§ **Work task**:
Please duplicate the text of every record below word for word, leaving the pictures out of your answer.

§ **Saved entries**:
• • •
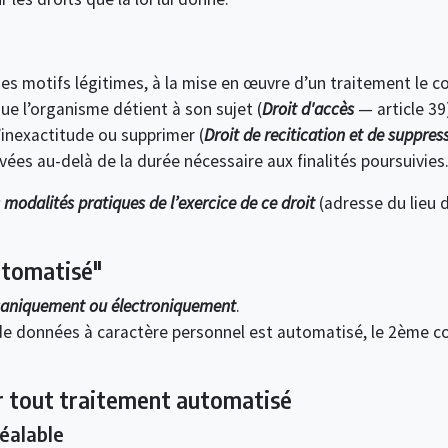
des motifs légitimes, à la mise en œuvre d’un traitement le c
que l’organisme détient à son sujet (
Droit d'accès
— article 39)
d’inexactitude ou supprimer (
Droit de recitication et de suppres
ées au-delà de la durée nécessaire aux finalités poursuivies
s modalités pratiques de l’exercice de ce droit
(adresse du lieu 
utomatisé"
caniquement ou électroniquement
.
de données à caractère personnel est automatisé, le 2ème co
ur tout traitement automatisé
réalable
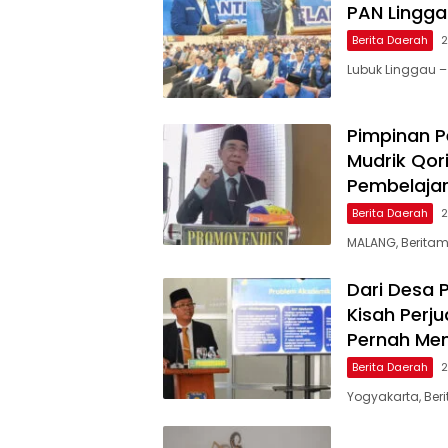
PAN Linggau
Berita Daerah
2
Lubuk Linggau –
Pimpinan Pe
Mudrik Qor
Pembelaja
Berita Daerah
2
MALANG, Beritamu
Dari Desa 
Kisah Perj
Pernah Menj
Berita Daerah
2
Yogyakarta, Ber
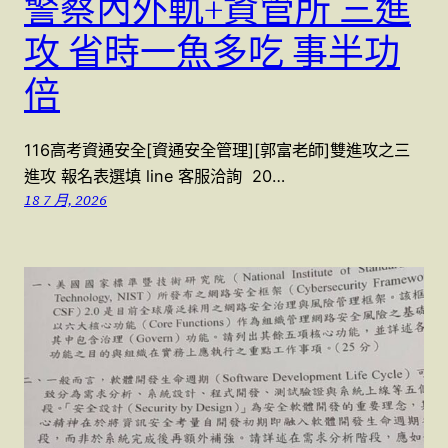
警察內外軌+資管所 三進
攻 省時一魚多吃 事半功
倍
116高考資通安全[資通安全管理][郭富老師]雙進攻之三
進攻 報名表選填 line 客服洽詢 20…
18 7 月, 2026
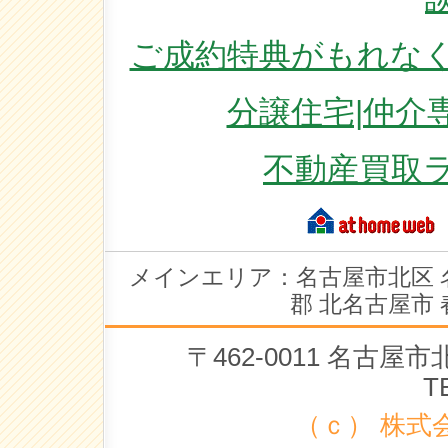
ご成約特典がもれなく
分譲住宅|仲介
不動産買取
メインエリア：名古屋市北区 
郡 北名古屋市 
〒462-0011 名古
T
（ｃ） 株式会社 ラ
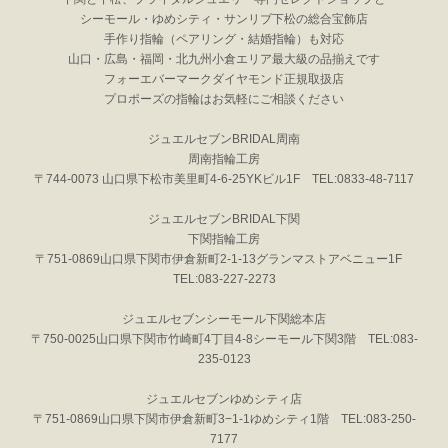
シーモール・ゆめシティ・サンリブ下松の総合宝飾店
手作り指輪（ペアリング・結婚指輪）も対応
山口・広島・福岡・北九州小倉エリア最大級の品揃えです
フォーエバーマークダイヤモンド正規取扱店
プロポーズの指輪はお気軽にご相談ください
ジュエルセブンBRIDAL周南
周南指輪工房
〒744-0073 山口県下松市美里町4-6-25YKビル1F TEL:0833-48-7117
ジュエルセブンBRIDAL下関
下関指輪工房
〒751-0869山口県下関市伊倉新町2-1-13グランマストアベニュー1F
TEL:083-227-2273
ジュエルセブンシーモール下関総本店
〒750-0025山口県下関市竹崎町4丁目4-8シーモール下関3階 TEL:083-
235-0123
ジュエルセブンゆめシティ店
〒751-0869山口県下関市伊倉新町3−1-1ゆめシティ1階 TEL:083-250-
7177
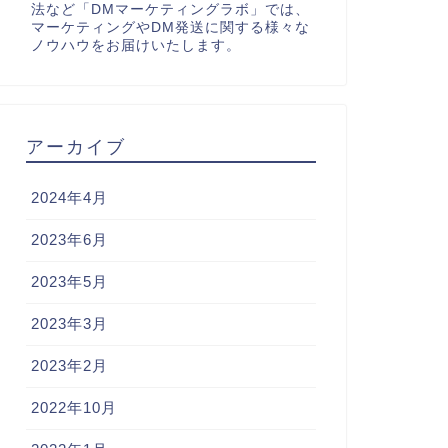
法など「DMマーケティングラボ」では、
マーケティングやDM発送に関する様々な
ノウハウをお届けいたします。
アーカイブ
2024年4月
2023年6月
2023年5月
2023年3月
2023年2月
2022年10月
• • •
§ **Output of the exercise**:
des motifs légitimes, à la mise en œuvre d’un traitement le c
que l’organisme détient à son sujet (
Droit d'accès
— article 39)
d’inexactitude ou supprimer (
Droit de recitication et de suppres
ées au-delà de la durée nécessaire aux finalités poursuivies
s modalités pratiques de l’exercice de ce droit
(adresse du lieu 
utomatisé"
caniquement ou électroniquement
.
de données à caractère personnel est automatisé, le 2ème co
ur tout traitement automatisé
réalable
PAN Linggau
Berita Daerah
2
Lubuk Linggau –
Pimpinan Pe
Mudrik Qor
Pembelaja
Berita Daerah
2
MALANG, Beritamu
Dari Desa 
Kisah Perj
Pernah Menj
Berita Daerah
2
Yogyakarta, Ber
警察內外軌+資管所 三進
攻 省時一魚多吃 事半功
倍
116高考資通安全[資通安全管理][郭富老師]雙進攻之三
進攻 報名表選填 line 客服洽詢 20…
18 7 月, 2026
ご成約特典がもれなく
分譲住宅|仲介
不動産買取
メインエリア：名古屋市北区 
郡 北名古屋市 
〒462-0011 名古
T
（ｃ） 株式会社 ラ
シーモール・ゆめシティ・サンリブ下松の総合宝飾店
手作り指輪（ペアリング・結婚指輪）も対応
山口・広島・福岡・北九州小倉エリア最大級の品揃えです
フォーエバーマークダイヤモンド正規取扱店
プロポーズの指輪はお気軽にご相談ください
ジュエルセブンBRIDAL周南
周南指輪工房
〒744-0073 山口県下松市美里町4-6-25YKビル1F TEL:0833-48-7117
ジュエルセブンBRIDAL下関
下関指輪工房
〒751-0869山口県下関市伊倉新町2-1-13グランマストアベニュー1F
TEL:083-227-2273
ジュエルセブンシーモール下関総本店
〒750-0025山口県下関市竹崎町4丁目4-8シーモール下関3階 TEL:083-
235-0123
ジュエルセブンゆめシティ店
〒751-0869山口県下関市伊倉新町3−1-1ゆめシティ1階 TEL:083-250-
7177
法など「DMマーケティングラボ」では、
マーケティングやDM発送に関する様々な
ノウハウをお届けいたします。
アーカイブ
2024年4月
2023年6月
2023年5月
2023年3月
2023年2月
2022年10月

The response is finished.